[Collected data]
*** Block opens ***
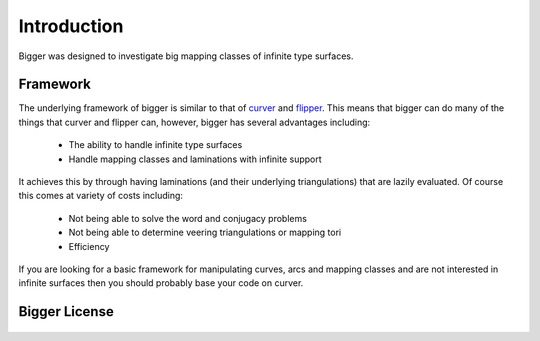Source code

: 
Introduction
============

Bigger was designed to investigate big mapping classes of infinite type surfaces.

Framework
---------

The underlying framework of bigger is similar to that of `curver <https://pypy.org/project/curver/>`_ and `flipper <https://pypi.org/project/flipper/>`_.
This means that bigger can do many of the things that curver and flipper can, however, bigger has several advantages including:

    - The ability to handle infinite type surfaces
    - Handle mapping classes and laminations with infinite support

It achieves this by through having laminations (and their underlying triangulations) that are lazily evaluated.
Of course this comes at variety of costs including:

    - Not being able to solve the word and conjugacy problems
    - Not being able to determine veering triangulations or mapping tori
    - Efficiency

If you are looking for a basic framework for manipulating curves, arcs and mapping classes and are not interested in infinite surfaces then you should probably base your code on curver.

Bigger License
--------------

    .. include:: ../../LICENSE
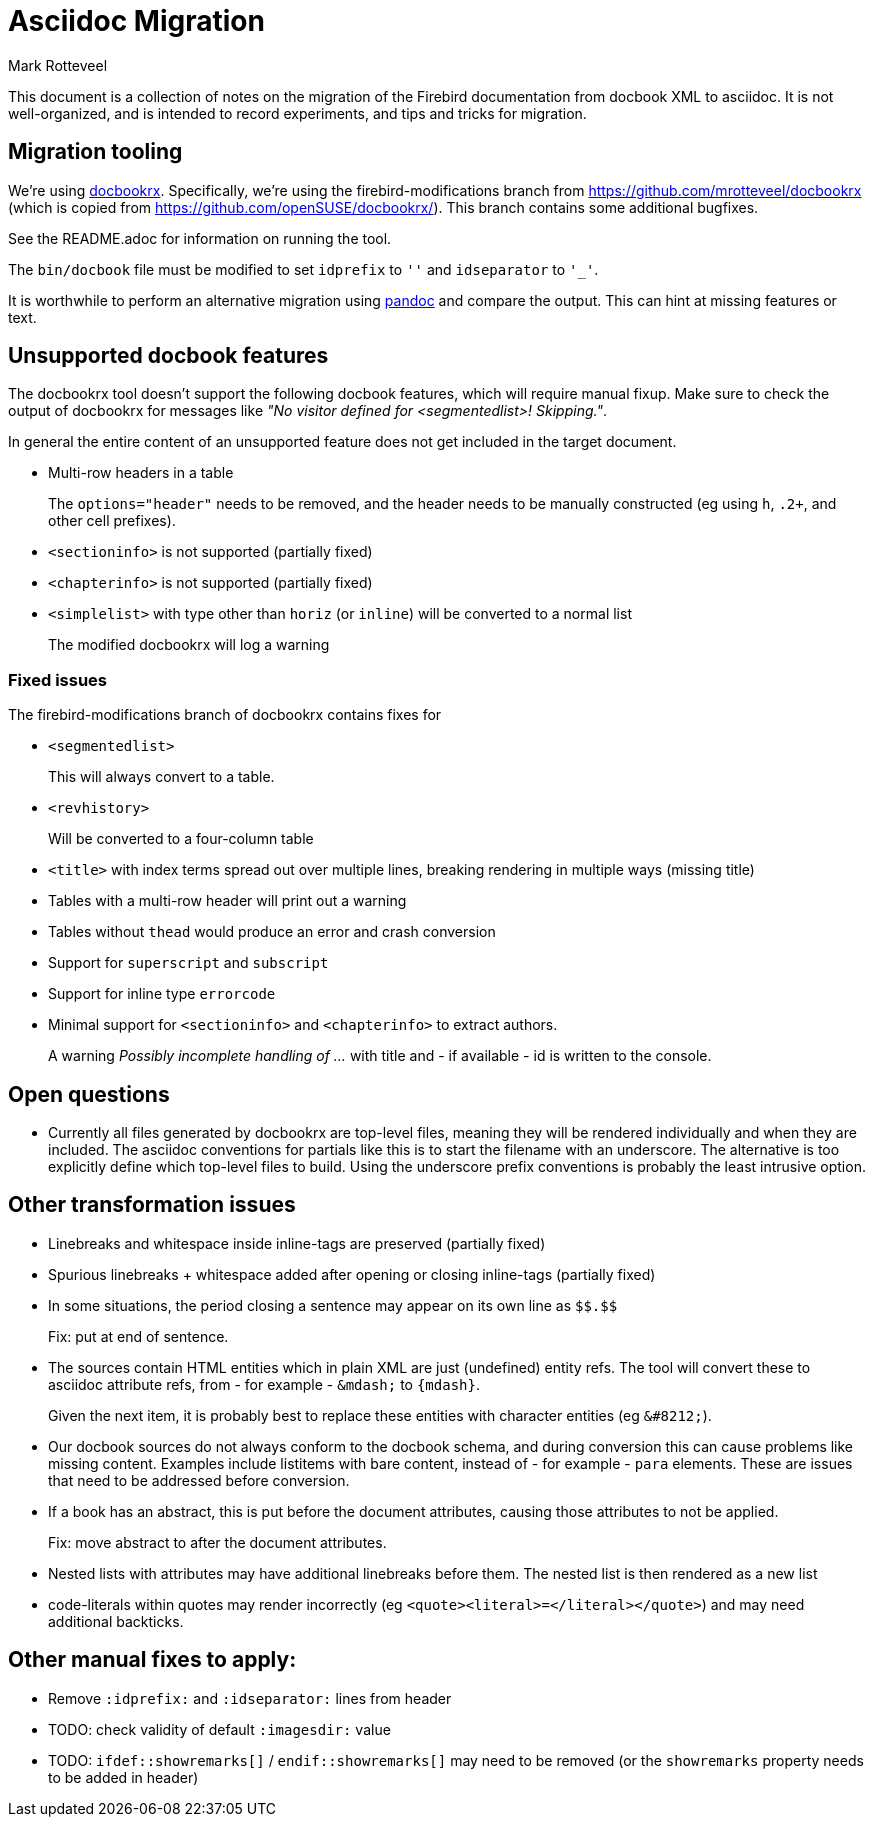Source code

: = Asciidoc Migration
Mark Rotteveel
:doctype: article

This document is a collection of notes on the migration of the Firebird documentation from docbook XML to asciidoc.
It is not well-organized, and is intended to record experiments, and tips and tricks for migration.

== Migration tooling

We're using https://github.com/asciidoctor/docbookrx/[docbookrx].
Specifically, we're using the firebird-modifications branch from https://github.com/mrotteveel/docbookrx (which is copied from https://github.com/openSUSE/docbookrx/).
This branch contains some additional bugfixes.

See the README.adoc for information on running the tool.

The `bin/docbook` file must be modified to set `idprefix` to `''` and `idseparator` to `'_'`.

It is worthwhile to perform an alternative migration using https://www.pandoc.org/[pandoc] and compare the output.
This can hint at missing features or text.

== Unsupported docbook features

The docbookrx tool doesn't support the following docbook features, which will require manual fixup.
Make sure to check the output of docbookrx for messages like _"No visitor defined for <segmentedlist>! Skipping."_.

In general the entire content of an unsupported feature does not get included in the target document.

* Multi-row headers in a table
+
The `options="header"` needs to be removed, and the header needs to be manually constructed (eg using `h`, `.2+`, and other cell prefixes).
* `<sectioninfo>` is not supported (partially fixed)
* `<chapterinfo>` is not supported (partially fixed)
* `<simplelist>` with type other than `horiz` (or `inline`) will be converted to a normal list
+
The modified docbookrx will log a warning

=== Fixed issues

The firebird-modifications branch of docbookrx contains fixes for

* `<segmentedlist>`
+
This will always convert to a table.
* `<revhistory>`
+
Will be converted to a four-column table
* `<title>` with index terms spread out over multiple lines, breaking rendering in multiple ways (missing title)
* Tables with a multi-row header will print out a warning
* Tables without `thead` would produce an error and crash conversion
* Support for `superscript` and `subscript`
* Support for inline type `errorcode`
* Minimal support for `<sectioninfo>` and `<chapterinfo>` to extract authors.
+
A warning _Possibly incomplete handling of ..._ with title and - if available - id is written to the console.

== Open questions

* Currently all files generated by docbookrx are top-level files, meaning they will be rendered individually and when they are included.
The asciidoc conventions for partials like this is to start the filename with an underscore.
The alternative is too explicitly define which top-level files to build.
Using the underscore prefix conventions is probably the least intrusive option.

== Other transformation issues

* Linebreaks and whitespace inside inline-tags are preserved (partially fixed)
* Spurious linebreaks + whitespace added after opening or closing inline-tags (partially fixed)
* In some situations, the period closing a sentence may appear on its own line as `\$$.$$`
+
Fix: put at end of sentence.
* The sources contain HTML entities which in plain XML are just (undefined) entity refs.
The tool will convert these to asciidoc attribute refs, from - for example - `\&mdash;` to `{mdash}`.
+
Given the next item, it is probably best to replace these entities with character entities (eg `\&#8212;`).
* Our docbook sources do not always conform to the docbook schema, and during conversion this can cause problems like missing content.
Examples include listitems with bare content, instead of - for example - `para` elements.
These are issues that need to be addressed before conversion.
* If a book has an abstract, this is put before the document attributes, causing those attributes to not be applied.
+
Fix: move abstract to after the document attributes.
* Nested lists with attributes may have additional linebreaks before them.
The nested list is then rendered as a new list
* code-literals within quotes may render incorrectly (eg `<quote><literal>=</literal></quote>`) and may need additional backticks.

== Other manual fixes to apply:

* Remove `:idprefix:` and `:idseparator:` lines from header
* TODO: check validity of default `:imagesdir:` value
* TODO: `ifdef::showremarks[]` / `endif::showremarks[]` may need to be removed (or the `showremarks` property needs to be added in header)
*** Block closes ***
[The task] Set down only the lines above that fall between the line holding "to extract authors." and the line holding "TODO: check validity", inclusive, keeping each exact.

[Answer area]
* Minimal support for `<sectioninfo>` and `<chapterinfo>` to extract authors.
+
A warning _Possibly incomplete handling of ..._ with title and - if available - id is written to the console.

== Open questions

* Currently all files generated by docbookrx are top-level files, meaning they will be rendered individually and when they are included.
The asciidoc conventions for partials like this is to start the filename with an underscore.
The alternative is too explicitly define which top-level files to build.
Using the underscore prefix conventions is probably the least intrusive option.

== Other transformation issues

* Linebreaks and whitespace inside inline-tags are preserved (partially fixed)
* Spurious linebreaks + whitespace added after opening or closing inline-tags (partially fixed)
* In some situations, the period closing a sentence may appear on its own line as `\$$.$$`
+
Fix: put at end of sentence.
* The sources contain HTML entities which in plain XML are just (undefined) entity refs.
The tool will convert these to asciidoc attribute refs, from - for example - `\&mdash;` to `{mdash}`.
+
Given the next item, it is probably best to replace these entities with character entities (eg `\&#8212;`).
* Our docbook sources do not always conform to the docbook schema, and during conversion this can cause problems like missing content.
Examples include listitems with bare content, instead of - for example - `para` elements.
These are issues that need to be addressed before conversion.
* If a book has an abstract, this is put before the document attributes, causing those attributes to not be applied.
+
Fix: move abstract to after the document attributes.
* Nested lists with attributes may have additional linebreaks before them.
The nested list is then rendered as a new list
* code-literals within quotes may render incorrectly (eg `<quote><literal>=</literal></quote>`) and may need additional backticks.

== Other manual fixes to apply:

* Remove `:idprefix:` and `:idseparator:` lines from header
* TODO: check validity of default `:imagesdir:` value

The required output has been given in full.